Gabe Gutierrez is an American journalist. He is the Senior White House Correspondent for NBC News. He took over his current role from Kristen Welker who is the current moderator of Meet the Press.

== Education ==
Gutierrez earned two Bachelor of Science degrees in journalism and political science from Northwestern University. He completed internships at Telemundo and ABC News while in college.

== Career ==
Gutierrez began his career in 2005 at local TV stations, including WBOY-TV (NBC affiliate in West Virginia), WJRT-TV (ABC station in Michigan), and KHOU-TV (CBS affiliate in Texas).

In 2012, he joined NBC News, initially based in Atlanta, Georgia, where he covered major national and international events.
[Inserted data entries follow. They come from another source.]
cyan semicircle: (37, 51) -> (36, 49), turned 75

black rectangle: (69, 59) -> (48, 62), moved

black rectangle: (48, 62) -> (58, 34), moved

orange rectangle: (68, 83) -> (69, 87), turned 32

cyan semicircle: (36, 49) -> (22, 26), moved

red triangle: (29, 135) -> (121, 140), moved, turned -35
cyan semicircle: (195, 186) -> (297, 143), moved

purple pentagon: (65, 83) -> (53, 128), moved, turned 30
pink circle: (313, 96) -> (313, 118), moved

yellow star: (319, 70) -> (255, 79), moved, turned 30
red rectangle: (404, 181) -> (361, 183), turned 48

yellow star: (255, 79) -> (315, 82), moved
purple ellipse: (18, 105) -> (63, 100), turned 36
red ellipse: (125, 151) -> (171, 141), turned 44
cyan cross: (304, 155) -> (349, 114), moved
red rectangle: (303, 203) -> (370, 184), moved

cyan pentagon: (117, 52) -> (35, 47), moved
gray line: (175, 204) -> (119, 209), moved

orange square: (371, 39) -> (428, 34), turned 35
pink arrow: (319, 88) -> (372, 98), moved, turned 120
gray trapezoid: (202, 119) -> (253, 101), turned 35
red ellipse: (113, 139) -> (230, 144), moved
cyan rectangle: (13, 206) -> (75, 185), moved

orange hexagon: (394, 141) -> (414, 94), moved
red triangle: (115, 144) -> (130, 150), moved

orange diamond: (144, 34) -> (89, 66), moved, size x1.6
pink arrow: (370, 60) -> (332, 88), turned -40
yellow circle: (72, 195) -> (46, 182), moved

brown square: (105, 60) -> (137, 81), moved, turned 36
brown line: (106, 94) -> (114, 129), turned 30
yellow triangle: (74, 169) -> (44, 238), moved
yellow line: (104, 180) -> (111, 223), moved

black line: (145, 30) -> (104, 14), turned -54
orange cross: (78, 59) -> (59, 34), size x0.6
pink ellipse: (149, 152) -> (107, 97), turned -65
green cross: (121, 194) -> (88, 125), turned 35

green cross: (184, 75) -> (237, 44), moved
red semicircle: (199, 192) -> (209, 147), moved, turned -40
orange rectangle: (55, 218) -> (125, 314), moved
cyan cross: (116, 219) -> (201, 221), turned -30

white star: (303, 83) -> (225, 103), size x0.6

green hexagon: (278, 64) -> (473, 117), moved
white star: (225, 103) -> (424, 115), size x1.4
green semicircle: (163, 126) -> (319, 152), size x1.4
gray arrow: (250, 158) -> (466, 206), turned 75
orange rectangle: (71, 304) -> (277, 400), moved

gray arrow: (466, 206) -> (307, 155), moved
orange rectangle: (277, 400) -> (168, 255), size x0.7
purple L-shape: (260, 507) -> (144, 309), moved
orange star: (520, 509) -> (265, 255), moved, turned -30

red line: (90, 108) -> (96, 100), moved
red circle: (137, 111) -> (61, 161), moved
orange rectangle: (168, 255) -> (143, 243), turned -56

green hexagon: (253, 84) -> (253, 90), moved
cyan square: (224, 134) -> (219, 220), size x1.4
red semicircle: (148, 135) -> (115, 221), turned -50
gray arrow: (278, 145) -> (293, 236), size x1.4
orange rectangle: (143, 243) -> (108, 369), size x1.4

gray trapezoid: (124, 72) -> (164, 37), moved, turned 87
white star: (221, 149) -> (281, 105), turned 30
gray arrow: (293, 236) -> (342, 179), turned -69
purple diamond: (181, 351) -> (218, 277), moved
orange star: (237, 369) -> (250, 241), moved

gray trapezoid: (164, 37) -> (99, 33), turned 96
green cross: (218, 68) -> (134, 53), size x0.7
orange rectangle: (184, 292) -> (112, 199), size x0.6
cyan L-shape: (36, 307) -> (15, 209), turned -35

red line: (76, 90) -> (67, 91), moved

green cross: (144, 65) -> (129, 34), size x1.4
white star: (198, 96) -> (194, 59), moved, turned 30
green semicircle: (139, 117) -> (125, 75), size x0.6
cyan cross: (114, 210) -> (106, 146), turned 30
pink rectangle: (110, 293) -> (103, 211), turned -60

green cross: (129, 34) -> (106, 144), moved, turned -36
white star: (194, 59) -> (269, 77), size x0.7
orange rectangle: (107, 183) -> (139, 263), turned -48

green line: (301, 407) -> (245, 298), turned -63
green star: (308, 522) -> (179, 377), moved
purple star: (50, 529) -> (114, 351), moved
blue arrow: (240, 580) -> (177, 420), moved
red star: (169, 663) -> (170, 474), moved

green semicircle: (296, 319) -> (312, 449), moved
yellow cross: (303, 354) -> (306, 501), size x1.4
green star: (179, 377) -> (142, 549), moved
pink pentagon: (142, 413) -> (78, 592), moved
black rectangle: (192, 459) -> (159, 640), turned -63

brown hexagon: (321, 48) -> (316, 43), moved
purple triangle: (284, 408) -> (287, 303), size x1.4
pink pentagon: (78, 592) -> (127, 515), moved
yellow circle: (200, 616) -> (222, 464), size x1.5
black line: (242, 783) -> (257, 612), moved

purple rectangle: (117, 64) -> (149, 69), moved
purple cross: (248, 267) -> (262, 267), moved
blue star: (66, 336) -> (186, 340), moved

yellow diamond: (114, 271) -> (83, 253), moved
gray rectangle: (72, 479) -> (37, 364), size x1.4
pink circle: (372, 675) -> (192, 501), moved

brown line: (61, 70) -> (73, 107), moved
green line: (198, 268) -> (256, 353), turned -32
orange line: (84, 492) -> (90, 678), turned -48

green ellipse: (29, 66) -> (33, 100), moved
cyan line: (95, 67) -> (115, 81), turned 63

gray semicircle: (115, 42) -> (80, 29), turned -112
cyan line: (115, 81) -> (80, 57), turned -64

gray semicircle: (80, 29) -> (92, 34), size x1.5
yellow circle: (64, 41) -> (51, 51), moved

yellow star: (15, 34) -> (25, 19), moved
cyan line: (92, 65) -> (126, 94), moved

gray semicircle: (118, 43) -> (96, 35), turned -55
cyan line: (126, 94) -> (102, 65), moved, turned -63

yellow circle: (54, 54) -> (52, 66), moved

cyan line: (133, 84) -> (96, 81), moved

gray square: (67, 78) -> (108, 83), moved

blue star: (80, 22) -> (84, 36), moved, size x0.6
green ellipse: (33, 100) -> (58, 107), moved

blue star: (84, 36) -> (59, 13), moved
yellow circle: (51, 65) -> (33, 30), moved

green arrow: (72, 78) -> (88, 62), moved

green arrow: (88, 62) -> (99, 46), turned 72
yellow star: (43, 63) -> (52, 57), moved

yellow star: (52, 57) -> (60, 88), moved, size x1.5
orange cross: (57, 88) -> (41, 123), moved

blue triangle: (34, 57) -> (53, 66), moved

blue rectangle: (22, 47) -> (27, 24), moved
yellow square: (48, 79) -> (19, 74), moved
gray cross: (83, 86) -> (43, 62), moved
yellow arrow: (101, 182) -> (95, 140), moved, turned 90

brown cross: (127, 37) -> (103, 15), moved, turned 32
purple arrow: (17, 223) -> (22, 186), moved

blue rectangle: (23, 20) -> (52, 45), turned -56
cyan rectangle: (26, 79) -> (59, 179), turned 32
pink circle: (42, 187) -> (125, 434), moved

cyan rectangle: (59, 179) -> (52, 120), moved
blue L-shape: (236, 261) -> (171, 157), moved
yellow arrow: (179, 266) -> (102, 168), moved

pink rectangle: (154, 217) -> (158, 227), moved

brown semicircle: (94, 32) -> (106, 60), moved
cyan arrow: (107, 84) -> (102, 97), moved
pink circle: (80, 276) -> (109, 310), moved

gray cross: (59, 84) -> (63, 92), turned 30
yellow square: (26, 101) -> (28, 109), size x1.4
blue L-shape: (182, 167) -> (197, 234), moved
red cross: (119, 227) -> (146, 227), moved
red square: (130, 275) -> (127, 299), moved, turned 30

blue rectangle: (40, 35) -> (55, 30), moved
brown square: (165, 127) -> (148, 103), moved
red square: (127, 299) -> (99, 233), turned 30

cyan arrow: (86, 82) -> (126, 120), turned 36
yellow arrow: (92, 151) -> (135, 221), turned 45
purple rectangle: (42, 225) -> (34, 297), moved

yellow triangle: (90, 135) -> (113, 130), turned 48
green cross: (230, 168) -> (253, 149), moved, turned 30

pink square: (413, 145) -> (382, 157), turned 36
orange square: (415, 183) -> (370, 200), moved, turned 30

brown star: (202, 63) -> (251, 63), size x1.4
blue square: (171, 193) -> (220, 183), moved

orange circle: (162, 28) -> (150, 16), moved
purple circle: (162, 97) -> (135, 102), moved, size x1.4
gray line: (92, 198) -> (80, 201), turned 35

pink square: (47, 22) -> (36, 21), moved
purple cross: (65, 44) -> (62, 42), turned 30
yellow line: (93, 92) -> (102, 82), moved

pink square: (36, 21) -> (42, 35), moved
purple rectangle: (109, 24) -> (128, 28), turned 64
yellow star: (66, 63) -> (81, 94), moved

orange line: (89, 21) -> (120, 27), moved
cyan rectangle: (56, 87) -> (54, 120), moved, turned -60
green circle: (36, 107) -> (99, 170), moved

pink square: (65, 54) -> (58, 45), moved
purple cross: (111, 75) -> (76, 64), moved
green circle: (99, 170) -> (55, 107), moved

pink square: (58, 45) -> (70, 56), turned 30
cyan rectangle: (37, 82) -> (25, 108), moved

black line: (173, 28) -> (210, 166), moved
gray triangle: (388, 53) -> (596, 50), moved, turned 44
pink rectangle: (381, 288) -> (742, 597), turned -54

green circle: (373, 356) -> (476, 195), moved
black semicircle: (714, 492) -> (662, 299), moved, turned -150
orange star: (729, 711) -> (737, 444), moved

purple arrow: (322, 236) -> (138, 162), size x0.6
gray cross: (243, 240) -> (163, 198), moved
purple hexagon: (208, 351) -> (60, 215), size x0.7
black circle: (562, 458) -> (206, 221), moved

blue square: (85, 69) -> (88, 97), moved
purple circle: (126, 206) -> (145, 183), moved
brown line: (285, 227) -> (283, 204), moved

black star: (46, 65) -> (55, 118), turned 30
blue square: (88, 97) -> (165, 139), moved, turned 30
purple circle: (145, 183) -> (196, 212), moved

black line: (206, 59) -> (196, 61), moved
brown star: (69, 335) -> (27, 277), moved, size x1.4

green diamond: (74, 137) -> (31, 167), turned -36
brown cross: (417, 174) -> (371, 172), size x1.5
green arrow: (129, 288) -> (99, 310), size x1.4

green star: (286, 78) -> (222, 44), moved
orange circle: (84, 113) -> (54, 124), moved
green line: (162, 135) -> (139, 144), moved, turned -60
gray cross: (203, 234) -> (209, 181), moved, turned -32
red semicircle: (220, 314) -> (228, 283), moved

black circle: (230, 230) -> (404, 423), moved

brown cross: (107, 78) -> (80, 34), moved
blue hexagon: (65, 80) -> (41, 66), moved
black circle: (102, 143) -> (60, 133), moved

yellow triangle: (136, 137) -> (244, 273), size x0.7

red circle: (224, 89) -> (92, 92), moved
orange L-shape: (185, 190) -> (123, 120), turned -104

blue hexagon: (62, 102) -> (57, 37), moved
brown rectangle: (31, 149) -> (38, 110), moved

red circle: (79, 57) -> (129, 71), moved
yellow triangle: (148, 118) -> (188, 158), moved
He was part of the NBC Nightly News team that received an Alfred I. duPont-Columbia University Award for coverage of the 2013 tornado in Moore, Oklahoma.

In 2016, Gutierrez was among the first reporters on the scene at the Pulse nightclub shooting in Orlando, Florida. He also covered the Republican primaries during the 2016 U.S. presidential election and later reported from Charlottesville, Virginia, following the deadly white nationalist rally in 2017. In the same year, he reported on the impact of Hurricanes Harvey, Irma, and Maria throughout Texas, Florida, and Puerto Rico.